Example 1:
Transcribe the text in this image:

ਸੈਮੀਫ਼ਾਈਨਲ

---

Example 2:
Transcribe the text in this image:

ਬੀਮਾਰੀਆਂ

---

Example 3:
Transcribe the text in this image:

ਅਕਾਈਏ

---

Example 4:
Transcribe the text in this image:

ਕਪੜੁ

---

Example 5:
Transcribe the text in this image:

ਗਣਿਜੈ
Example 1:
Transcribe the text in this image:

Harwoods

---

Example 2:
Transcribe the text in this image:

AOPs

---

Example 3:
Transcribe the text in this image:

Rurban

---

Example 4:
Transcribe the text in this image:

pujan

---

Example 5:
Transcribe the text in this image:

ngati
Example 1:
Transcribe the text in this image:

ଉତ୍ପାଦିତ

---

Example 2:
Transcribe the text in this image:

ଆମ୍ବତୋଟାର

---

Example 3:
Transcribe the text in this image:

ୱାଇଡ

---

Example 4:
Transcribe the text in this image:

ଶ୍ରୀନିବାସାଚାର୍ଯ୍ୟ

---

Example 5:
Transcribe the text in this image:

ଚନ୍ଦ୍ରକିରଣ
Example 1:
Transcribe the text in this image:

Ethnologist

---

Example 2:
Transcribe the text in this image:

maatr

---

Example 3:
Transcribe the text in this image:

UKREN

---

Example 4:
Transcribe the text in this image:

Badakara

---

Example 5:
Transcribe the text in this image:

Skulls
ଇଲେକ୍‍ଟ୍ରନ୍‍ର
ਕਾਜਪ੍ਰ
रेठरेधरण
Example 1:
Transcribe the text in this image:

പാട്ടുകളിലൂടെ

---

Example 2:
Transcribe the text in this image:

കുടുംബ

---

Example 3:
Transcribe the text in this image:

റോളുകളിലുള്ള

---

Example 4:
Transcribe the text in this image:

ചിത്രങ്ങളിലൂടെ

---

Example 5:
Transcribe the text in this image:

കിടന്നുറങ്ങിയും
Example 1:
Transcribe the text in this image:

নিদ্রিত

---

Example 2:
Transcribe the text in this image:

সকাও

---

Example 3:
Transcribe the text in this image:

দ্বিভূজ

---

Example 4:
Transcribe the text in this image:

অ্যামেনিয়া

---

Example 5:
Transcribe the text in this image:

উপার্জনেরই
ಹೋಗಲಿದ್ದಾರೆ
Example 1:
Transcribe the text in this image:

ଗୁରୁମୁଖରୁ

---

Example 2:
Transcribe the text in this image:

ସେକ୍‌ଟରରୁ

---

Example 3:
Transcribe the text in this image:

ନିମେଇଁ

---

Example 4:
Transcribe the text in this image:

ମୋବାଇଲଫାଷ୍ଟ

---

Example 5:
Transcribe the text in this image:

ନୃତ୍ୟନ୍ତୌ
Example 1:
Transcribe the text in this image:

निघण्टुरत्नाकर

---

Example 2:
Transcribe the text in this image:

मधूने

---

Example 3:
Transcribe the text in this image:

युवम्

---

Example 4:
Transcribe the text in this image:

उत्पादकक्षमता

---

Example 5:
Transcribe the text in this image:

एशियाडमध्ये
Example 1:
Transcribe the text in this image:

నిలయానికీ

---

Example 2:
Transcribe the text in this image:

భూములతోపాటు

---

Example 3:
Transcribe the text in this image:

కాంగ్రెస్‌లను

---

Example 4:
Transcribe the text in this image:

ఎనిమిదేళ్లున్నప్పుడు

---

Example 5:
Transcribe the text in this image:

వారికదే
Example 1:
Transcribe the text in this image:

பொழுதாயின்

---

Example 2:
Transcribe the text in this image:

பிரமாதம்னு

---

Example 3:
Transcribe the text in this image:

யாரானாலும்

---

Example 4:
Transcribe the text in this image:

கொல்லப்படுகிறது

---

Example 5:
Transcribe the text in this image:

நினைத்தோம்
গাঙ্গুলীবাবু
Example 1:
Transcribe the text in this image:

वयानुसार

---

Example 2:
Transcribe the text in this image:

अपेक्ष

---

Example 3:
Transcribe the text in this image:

**WHAT YOU NEED TO DO:**
Please print the material again in full, exactly as it is.

**TASK OUTPUT:**
Example 1:
Transcribe the text in this image:

ਸੈਮੀਫ਼ਾਈਨਲ

---

Example 2:
Transcribe the text in this image:

ਬੀਮਾਰੀਆਂ

---

Example 3:
Transcribe the text in this image:

ਅਕਾਈਏ

---

Example 4:
Transcribe the text in this image:

ਕਪੜੁ

---

Example 5:
Transcribe the text in this image:

ਗਣਿਜੈ
Example 1:
Transcribe the text in this image:

Harwoods

---

Example 2:
Transcribe the text in this image:

AOPs

---

Example 3:
Transcribe the text in this image:

Rurban

---

Example 4:
Transcribe the text in this image:

pujan

---

Example 5:
Transcribe the text in this image:

ngati
Example 1:
Transcribe the text in this image:

ଉତ୍ପାଦିତ

---

Example 2:
Transcribe the text in this image:

ଆମ୍ବତୋଟାର

---

Example 3:
Transcribe the text in this image:

ୱାଇଡ

---

Example 4:
Transcribe the text in this image:

ଶ୍ରୀନିବାସାଚାର୍ଯ୍ୟ

---

Example 5:
Transcribe the text in this image:

ଚନ୍ଦ୍ରକିରଣ
Example 1:
Transcribe the text in this image:

Ethnologist

---

Example 2:
Transcribe the text in this image:

maatr

---

Example 3:
Transcribe the text in this image:

UKREN

---

Example 4:
Transcribe the text in this image:

Badakara

---

Example 5:
Transcribe the text in this image:

Skulls
ଇଲେକ୍‍ଟ୍ରନ୍‍ର
ਕਾਜਪ੍ਰ
रेठरेधरण
Example 1:
Transcribe the text in this image:

പാട്ടുകളിലൂടെ

---

Example 2:
Transcribe the text in this image:

കുടുംബ

---

Example 3:
Transcribe the text in this image:

റോളുകളിലുള്ള

---

Example 4:
Transcribe the text in this image:

ചിത്രങ്ങളിലൂടെ

---

Example 5:
Transcribe the text in this image:

കിടന്നുറങ്ങിയും
Example 1:
Transcribe the text in this image:

নিদ্রিত

---

Example 2:
Transcribe the text in this image:

সকাও

---

Example 3:
Transcribe the text in this image:

দ্বিভূজ

---

Example 4:
Transcribe the text in this image:

অ্যামেনিয়া

---

Example 5:
Transcribe the text in this image:

উপার্জনেরই
ಹೋಗಲಿದ್ದಾರೆ
Example 1:
Transcribe the text in this image:

ଗୁରୁମୁଖରୁ

---

Example 2:
Transcribe the text in this image:

ସେକ୍‌ଟରରୁ

---

Example 3:
Transcribe the text in this image:

ନିମେଇଁ

---

Example 4:
Transcribe the text in this image:

ମୋବାଇଲଫାଷ୍ଟ

---

Example 5:
Transcribe the text in this image:

ନୃତ୍ୟନ୍ତୌ
Example 1:
Transcribe the text in this image:

निघण्टुरत्नाकर

---

Example 2:
Transcribe the text in this image:

मधूने

---

Example 3:
Transcribe the text in this image:

युवम्

---

Example 4:
Transcribe the text in this image:

उत्पादकक्षमता

---

Example 5:
Transcribe the text in this image:

एशियाडमध्ये
Example 1:
Transcribe the text in this image:

నిలయానికీ

---

Example 2:
Transcribe the text in this image:

భూములతోపాటు

---

Example 3:
Transcribe the text in this image:

కాంగ్రెస్‌లను

---

Example 4:
Transcribe the text in this image:

ఎనిమిదేళ్లున్నప్పుడు

---

Example 5:
Transcribe the text in this image:

వారికదే
Example 1:
Transcribe the text in this image:

பொழுதாயின்

---

Example 2:
Transcribe the text in this image:

பிரமாதம்னு

---

Example 3:
Transcribe the text in this image:

யாரானாலும்

---

Example 4:
Transcribe the text in this image:

கொல்லப்படுகிறது

---

Example 5:
Transcribe the text in this image:

நினைத்தோம்
গাঙ্গুলীবাবু
Example 1:
Transcribe the text in this image:

वयानुसार

---

Example 2:
Transcribe the text in this image:

अपेक्ष

---

Example 3:
Transcribe the text in this image:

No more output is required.